L’employeur doit aussi déterminer ce qui adviendra de l’indemnité de vacances du salarié s’il quitte ses fonctions.

«En cas de départ, s’il n’y a pas de règles sur la prise ou sur la comptabilisation [des jours de repos], ça peut causer un flou juridique autour du montant auquel l’employé aura droit», met en garde Me Annie Bourgeois. Certains édictent notamment qu’après avoir touché de 4 % à 6 % de son revenu brut pendant les quelques jours aux trois semaines prévues dans la loi, l’employé recevra sa paie normale lors des pauses supplémentaires qu’il prendra, a déjà observé Brittany Carson, avocate en droit du travail et de l’emploi et associée chez Lavery. L’autre piège qui peut guetter les organisations qui ne comptabilisent pas les vacances, c’est de s’appuyer sur une telle politique pour ne pas avoir à débourser pour le temps de travail supplémentaire accumulé.
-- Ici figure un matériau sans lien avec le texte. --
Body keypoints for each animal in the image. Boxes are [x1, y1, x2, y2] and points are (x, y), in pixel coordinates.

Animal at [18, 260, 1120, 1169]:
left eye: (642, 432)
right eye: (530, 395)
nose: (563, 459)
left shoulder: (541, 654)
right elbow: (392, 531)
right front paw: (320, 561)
Sauf exception, les personnes rémunérées «avec un taux horaire ont droit à ce que ce temps de travail supplémentaire soit payé. […] Et on ne peut imposer à l’employé de l’avoir en vacances», rappelle Me Brittany Carson.

 

Faire preuve de créativité

Les expertes ne veulent pas pour autant décourager les entreprises à faire preuve de créativité en matière de gestion des vacances. De belles réussites, il en existe.
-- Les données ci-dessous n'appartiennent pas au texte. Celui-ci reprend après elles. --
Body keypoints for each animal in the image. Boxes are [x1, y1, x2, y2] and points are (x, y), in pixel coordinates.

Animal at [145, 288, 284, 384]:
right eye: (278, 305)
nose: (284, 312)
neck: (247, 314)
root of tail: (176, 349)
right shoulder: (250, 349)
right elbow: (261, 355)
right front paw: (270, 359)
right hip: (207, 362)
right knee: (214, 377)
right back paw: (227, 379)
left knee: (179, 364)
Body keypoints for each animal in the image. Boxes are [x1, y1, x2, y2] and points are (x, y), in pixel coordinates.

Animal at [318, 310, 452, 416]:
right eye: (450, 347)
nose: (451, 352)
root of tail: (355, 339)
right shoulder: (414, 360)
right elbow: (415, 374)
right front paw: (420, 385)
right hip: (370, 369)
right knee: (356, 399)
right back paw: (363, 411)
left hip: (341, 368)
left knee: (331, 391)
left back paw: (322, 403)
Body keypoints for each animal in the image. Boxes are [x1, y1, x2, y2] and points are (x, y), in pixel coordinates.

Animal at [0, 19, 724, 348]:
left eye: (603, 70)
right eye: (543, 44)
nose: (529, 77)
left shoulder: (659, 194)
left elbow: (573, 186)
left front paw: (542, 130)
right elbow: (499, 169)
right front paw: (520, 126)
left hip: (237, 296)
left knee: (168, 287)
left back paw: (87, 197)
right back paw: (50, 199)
En plus de créer un cadre, Marianne Lemay recommande de jauger le bond qui sépare ce qu’on désire permettre à son équipe et ce qui lui est déjà proposé. «Une PME qui n’offre que deux semaines et qui souhaite tendre vers l’illimité va ressentir un gros coup dans les opérations et dans le budget. […] On peut y aller graduellement pour s’y habituer et ne pas avoir des problèmes financiers», indique-t-elle. Geneviève Provencher suggère même de mener des projets pilotes pour tester ces nouvelles avenues.

Elle constate que de moins en moins d’entreprises bonifient leur politique de vacances en fonction de l’ancienneté, étant donné que les travailleurs fidèles se font plus rares et que davantage proposent des banques de journées «personnelles». Pour s’assurer que tous ses salariés profitent bel et bien du repos qui leur est accordé, la présidente de Flow ressources humaines exhorte les leaders à faire un suivi de la situation chaque trimestre. De plus, les patrons doivent donner l’exemple en prenant eux-mêmes le temps de s’exiler du boulot pour recharger leurs batteries.

«Une semaine de vacances par saison, ça pourrait aussi être intéressant pour la santé globale de tout le monde, ajoute-t-elle. Mais c’est rare que les gestionnaires et les employeurs encouragent ça. […] Pourtant, c’est prouvé qu’une personne reposée sera plus productive. C’est une culture à transformer.»